• Activity 1:
Answer these from the Mystery Case Files: MillionHeir review:
(a) Which company made the game?
(b) Whose disappearance does the player's detective investigate?
(c) What does the Super Straw let the player do, and with what part of the DS?
• Activity 2: Resume the Mystery Case Files: MillionHeir review from the point where it stops.

• Extract:
Mystery Case Files: MillionHeir
Nintendo's latest detective game challenges you to rummage through people's junk, Where's Waldo style, with an x-ray machine. Let's see how long it takes you to spot the elephant.
Last February, Nintendo channeled our inner detective with Professor Layton and the Curious Village, a wonderful whodunit mystery game featuring numerous and delightful brain teasers. A sequel is on the way, but in the meantime, we have Big Fish Games' Mystery Case Files: MillionHeir, a fun DS game that tests your visual acuity. Instead of solving SAT like puzzles, you use various instruments to locate important clues. Full of imaginative scenery, ambient music and great controls, this stylish and fun offering is less Sherlock Holmes and more Where's Waldo.
Mystery Case Files casts you as an unnamed detective, charged with solving the mystery behind millionaire Phil T. Rich's disappearance. You'll travel to numerous exotic locations and meet eccentric characters, all of which possess clues to cracking the case. There's no world map and you don't actually control your character. Instead, the game presents you with a static image full of items and tasks you with finding specific objects with the help of a checklist. Once you complete the list (items include a baseball bat, crab, tuning fork, elephant and other bizarre things), you feed them to a crime computer that somehow makes a connection between a toilet and a Red Panda and produces a clue.
To find this stuff, you'll make use of various equipment that makes great use of the DS hardware. The Super Straw, for example, lets you blow things out of the way using the system's microphone, the flashlight illuminates dark areas and the x-ray machine allows you to see hidden objects. MillionHeir also requires you to think outside the box, so to speak, so don't always expect the solution to be in plain sight. Sometimes, you'll actually have to connect two points or physically remove objects. It's not always easy, and you should expect to spend upwards of 20 minutes or more on a single screen. As the saying goes, leave no stone unturned.

• Data to examine:
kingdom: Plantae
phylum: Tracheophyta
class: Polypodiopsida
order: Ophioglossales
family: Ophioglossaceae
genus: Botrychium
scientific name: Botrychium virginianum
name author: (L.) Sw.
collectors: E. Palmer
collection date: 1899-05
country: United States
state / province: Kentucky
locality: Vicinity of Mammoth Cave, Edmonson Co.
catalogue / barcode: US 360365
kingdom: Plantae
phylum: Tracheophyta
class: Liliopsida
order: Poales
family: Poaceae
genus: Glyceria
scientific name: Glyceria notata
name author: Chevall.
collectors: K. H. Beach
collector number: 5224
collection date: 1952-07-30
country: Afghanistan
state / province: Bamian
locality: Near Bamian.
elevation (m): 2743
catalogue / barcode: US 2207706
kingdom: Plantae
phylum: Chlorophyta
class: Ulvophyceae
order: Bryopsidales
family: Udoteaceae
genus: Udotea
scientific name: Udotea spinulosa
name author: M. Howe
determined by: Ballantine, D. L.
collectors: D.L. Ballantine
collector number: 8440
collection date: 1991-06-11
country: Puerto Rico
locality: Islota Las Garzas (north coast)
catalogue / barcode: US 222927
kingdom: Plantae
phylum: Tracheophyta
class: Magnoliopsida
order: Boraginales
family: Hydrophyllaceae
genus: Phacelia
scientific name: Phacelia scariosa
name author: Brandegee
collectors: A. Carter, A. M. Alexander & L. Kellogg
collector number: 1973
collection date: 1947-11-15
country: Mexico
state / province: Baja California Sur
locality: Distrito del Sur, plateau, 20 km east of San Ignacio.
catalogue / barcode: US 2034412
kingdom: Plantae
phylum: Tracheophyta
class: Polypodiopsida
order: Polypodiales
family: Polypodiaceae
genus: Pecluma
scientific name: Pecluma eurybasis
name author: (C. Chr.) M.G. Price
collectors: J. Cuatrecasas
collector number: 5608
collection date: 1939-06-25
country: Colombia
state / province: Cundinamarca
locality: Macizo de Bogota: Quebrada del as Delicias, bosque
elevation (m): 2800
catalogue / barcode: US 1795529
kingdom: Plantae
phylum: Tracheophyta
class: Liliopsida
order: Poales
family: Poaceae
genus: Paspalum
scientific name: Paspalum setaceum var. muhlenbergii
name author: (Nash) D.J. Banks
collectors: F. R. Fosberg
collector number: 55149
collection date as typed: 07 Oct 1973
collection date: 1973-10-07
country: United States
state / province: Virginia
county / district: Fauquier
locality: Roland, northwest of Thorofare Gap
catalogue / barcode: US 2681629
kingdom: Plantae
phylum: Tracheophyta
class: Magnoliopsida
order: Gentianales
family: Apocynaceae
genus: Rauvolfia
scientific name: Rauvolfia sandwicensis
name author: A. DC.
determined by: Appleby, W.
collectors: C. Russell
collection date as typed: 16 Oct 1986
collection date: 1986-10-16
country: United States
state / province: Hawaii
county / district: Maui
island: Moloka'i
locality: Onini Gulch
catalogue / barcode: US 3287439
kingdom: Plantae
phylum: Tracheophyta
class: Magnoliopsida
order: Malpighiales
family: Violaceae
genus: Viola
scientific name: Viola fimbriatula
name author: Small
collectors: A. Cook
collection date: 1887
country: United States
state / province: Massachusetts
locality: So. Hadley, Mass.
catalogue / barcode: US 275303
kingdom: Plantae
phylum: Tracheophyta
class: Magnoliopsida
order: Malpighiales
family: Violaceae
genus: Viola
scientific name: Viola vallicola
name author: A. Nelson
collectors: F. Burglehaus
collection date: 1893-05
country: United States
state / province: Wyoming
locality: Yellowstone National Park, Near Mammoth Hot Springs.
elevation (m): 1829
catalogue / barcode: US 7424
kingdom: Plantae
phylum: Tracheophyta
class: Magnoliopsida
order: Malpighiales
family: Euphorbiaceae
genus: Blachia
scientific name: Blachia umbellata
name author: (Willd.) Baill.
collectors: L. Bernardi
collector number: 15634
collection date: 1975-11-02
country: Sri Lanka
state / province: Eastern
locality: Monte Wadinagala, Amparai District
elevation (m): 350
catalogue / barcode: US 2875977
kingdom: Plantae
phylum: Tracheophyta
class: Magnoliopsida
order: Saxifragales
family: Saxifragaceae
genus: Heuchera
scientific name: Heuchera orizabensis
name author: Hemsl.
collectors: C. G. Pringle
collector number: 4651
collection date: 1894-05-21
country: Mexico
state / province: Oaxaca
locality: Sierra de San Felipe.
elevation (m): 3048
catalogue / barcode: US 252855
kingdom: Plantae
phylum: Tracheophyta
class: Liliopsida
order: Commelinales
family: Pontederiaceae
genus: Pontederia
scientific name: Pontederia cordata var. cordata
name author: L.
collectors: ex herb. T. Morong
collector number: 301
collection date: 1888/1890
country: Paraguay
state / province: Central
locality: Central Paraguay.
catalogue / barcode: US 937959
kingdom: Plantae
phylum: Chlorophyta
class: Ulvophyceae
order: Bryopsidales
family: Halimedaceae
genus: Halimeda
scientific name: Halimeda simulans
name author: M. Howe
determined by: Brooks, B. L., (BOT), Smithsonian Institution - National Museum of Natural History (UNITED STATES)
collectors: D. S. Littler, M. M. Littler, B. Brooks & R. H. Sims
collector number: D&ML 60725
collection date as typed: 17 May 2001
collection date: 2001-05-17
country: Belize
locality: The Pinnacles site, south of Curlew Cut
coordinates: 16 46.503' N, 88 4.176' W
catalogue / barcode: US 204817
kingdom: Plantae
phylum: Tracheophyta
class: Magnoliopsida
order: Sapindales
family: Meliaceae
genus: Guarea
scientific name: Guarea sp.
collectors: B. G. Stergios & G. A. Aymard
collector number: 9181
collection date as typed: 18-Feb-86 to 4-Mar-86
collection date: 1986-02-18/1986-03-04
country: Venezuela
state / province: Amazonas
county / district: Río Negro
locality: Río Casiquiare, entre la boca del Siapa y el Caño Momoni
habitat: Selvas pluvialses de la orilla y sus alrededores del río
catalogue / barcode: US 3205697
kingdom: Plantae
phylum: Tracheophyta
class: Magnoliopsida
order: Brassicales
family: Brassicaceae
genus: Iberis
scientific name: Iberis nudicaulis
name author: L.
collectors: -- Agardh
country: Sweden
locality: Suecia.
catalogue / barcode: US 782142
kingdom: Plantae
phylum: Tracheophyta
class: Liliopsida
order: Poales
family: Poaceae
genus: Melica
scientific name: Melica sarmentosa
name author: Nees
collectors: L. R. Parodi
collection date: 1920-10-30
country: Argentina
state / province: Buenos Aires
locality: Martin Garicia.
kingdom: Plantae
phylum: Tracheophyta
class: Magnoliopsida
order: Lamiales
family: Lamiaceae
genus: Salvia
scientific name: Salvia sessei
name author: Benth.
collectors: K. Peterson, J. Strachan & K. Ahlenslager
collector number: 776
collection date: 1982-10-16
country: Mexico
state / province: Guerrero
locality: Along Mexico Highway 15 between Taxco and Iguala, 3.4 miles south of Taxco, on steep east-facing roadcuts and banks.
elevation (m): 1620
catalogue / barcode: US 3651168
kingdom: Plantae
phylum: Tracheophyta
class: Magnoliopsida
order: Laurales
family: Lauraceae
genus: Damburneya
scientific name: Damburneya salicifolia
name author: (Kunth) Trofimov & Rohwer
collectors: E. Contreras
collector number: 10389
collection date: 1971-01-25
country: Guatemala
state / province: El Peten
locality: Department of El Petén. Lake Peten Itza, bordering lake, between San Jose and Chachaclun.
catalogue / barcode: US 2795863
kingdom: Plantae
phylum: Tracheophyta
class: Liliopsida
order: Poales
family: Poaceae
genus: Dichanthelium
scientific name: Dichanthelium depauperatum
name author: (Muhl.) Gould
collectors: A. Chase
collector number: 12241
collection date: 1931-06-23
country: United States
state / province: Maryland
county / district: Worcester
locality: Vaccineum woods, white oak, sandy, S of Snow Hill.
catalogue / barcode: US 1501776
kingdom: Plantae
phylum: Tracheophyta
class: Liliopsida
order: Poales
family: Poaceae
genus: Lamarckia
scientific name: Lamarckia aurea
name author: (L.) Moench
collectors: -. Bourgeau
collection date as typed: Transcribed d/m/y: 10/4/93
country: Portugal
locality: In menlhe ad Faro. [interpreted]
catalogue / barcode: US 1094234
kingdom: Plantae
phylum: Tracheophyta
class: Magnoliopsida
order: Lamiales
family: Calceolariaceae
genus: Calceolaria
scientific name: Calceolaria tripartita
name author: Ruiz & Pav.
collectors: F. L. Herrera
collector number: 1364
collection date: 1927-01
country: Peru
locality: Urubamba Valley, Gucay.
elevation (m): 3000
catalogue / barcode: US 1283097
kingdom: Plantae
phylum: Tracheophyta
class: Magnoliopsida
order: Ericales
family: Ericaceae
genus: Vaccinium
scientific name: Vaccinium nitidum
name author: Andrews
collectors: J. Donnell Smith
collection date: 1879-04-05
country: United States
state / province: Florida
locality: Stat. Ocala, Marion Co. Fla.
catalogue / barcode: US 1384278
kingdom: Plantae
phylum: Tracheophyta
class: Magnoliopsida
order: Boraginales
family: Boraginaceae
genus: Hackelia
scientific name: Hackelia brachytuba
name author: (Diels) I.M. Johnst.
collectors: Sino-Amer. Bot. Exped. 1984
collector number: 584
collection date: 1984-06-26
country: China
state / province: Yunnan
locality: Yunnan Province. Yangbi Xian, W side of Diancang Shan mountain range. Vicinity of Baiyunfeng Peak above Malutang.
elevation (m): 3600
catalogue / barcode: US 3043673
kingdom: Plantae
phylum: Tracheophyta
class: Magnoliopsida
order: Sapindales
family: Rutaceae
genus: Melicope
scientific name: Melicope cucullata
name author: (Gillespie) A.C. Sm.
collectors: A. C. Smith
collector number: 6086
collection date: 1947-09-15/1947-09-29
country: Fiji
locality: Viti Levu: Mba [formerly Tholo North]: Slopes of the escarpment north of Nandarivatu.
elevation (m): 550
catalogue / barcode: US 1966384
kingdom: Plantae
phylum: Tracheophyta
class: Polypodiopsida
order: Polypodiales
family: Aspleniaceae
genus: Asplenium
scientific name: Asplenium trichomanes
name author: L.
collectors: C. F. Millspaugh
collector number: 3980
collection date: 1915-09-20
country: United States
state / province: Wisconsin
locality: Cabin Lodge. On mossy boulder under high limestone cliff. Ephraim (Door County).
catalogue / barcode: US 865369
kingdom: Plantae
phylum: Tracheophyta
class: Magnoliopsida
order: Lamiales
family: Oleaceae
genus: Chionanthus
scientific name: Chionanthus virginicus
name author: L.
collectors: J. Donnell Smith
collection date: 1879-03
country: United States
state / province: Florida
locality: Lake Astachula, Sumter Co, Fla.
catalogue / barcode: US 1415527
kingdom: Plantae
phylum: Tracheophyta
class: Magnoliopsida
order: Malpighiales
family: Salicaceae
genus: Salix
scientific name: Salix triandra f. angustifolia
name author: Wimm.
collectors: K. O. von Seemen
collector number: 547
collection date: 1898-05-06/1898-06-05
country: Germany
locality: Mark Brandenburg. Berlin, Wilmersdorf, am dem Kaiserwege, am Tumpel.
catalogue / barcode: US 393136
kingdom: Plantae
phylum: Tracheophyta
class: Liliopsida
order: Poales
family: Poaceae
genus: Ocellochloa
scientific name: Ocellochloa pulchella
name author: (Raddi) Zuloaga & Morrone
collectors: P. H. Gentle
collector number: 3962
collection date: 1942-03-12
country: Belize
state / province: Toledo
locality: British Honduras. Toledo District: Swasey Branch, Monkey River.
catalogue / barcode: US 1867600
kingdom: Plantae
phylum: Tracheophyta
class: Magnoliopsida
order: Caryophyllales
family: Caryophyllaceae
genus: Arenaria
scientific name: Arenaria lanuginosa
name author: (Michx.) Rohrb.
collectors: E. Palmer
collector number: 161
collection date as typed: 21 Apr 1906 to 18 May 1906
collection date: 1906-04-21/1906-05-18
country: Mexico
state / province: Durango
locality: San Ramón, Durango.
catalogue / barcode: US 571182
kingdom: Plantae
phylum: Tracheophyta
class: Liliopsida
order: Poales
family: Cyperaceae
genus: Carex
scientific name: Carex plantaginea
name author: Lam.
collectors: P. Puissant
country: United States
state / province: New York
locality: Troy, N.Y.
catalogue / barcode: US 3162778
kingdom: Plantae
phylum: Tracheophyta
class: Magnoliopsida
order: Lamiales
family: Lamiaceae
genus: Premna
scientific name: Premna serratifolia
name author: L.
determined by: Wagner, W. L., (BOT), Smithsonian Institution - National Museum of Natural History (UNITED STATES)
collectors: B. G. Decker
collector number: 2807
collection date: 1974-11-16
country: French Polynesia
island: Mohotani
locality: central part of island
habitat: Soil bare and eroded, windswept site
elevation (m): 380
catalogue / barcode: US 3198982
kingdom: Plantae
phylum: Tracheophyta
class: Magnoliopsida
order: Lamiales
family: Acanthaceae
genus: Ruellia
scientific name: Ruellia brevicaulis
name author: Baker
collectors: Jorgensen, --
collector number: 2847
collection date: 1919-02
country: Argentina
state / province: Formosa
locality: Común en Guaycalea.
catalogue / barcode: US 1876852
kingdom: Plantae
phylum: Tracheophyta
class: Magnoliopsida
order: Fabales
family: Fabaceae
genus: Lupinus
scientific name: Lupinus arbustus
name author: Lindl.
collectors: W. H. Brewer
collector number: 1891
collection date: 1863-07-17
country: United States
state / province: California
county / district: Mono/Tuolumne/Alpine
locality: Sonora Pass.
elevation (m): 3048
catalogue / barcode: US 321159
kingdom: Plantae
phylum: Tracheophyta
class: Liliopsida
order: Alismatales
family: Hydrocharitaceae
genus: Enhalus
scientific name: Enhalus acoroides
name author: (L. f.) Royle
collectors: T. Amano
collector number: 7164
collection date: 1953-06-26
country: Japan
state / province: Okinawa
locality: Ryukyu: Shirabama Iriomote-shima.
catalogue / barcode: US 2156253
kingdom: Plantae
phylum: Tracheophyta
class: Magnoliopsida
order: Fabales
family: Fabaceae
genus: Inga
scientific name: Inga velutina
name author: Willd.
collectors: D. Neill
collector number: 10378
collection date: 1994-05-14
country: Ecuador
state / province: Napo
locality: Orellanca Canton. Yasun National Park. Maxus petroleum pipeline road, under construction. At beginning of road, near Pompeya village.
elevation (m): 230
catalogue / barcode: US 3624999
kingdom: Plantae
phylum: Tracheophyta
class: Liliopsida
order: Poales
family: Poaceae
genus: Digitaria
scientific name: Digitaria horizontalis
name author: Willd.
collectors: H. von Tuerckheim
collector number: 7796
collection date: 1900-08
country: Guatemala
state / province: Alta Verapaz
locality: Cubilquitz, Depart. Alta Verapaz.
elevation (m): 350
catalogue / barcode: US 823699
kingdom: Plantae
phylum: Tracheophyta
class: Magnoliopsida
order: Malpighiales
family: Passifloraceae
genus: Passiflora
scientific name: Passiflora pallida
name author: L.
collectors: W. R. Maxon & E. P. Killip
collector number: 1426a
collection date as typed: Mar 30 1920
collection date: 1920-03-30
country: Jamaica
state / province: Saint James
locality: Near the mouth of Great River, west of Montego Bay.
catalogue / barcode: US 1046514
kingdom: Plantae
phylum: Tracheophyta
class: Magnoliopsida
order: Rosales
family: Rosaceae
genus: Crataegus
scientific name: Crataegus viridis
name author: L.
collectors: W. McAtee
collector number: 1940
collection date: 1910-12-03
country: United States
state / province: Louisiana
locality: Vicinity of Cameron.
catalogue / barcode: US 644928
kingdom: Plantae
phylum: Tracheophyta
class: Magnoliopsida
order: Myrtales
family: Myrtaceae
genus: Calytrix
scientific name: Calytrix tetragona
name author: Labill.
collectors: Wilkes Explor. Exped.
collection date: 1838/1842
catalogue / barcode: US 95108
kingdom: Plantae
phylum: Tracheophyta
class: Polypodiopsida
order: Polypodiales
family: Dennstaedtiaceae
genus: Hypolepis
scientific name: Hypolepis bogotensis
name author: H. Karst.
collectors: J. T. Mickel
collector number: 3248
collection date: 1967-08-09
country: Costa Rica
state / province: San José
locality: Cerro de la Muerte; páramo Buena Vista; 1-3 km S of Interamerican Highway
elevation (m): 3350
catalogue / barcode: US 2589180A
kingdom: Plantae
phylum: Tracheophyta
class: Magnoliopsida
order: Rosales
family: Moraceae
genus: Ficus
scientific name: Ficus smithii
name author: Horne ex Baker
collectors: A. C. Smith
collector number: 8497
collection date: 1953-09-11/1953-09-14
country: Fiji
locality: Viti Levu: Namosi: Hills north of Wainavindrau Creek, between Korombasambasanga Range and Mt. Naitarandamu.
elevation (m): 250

• Expected output 1:
(a) Big Fish Games.
(b) The disappearance of the millionaire Phil T. Rich.
(c) It lets the player blow things out of the way, using the system's microphone.

• Expected output 2:
In addition to the cool single player game, there's also a neat multiplayer mode. Not only can you send a demo to friends who don't own the game, but you can also challenge up to three other people in a scavenger hunt to see who can find the most objects within a time limit. If there's only one DS to go around, you can play a mode where you pass the system back and forth while looking for clues. When the timer runs out, the player holding the DS is eliminated. Neither of these games are must plays, but both offer a diversion from the main adventure.
Although Mystery Case Files uses 2-D graphics, each scene is alive with vivid imagery. Big Fish Games did masterful work creating each locale and populating them with hundreds of objects. From a roaring fireplace to a celestial view, you'll marvel at the visuals as well as all the little touches, in particular the x-ray effects. Seeing an animal's bones is such a great feature, a small thing that adds depth to the experience. Kudos for Big Fish for including that.
It also deserves praise for the soundtrack, which is both inspiring and whimsical. Not only does each track fit its respected environment, but the music encourages us to push onward. Be sure to use headphones while playing.
So here's the problem. Although we dig this game, its characters aren't memorable. Nintendo and Big Fish missed a huge opportunity to write some hilarious or at least witty dialogue, but for the most part, nobody has anything interesting to say.
There's also the matter of detective work, or lack thereof. You play as an investigator, but you do very little sleuthing. Since the crime computer pieces everything together, all you need to worry about is finding stuff and solving jigsaw puzzles and other challenges. It's not a big deal, seeing as how Mystery Case Files is all about searching for things. Just don't expect Phoenix Wright style cross examination or a Professor Layton degree of challenge. There's a difficulty level that forces you to locate items within a time limit (and another to unlock), but that doesn't make the game significantly harder.
Difficulty notwithstanding, Mystery Case Files: MillionHeir is a delightful game. Its spiffy presentation, peppy music and sweet touch screen instruments make it a welcome addition to any DS owner's library. Plus, it's fun pouring over the details and spotting hard to find clues. Let's hope this isn't the last we see of this charming series.
What's Hot: Imaginative scenery brimming with detail, ambient music that perfectly fits the mood, lots of gadgets that make great use of the DS' abilities.
What's Not: Some puzzles are too easy, you don't perform much detective work, forgettable characters.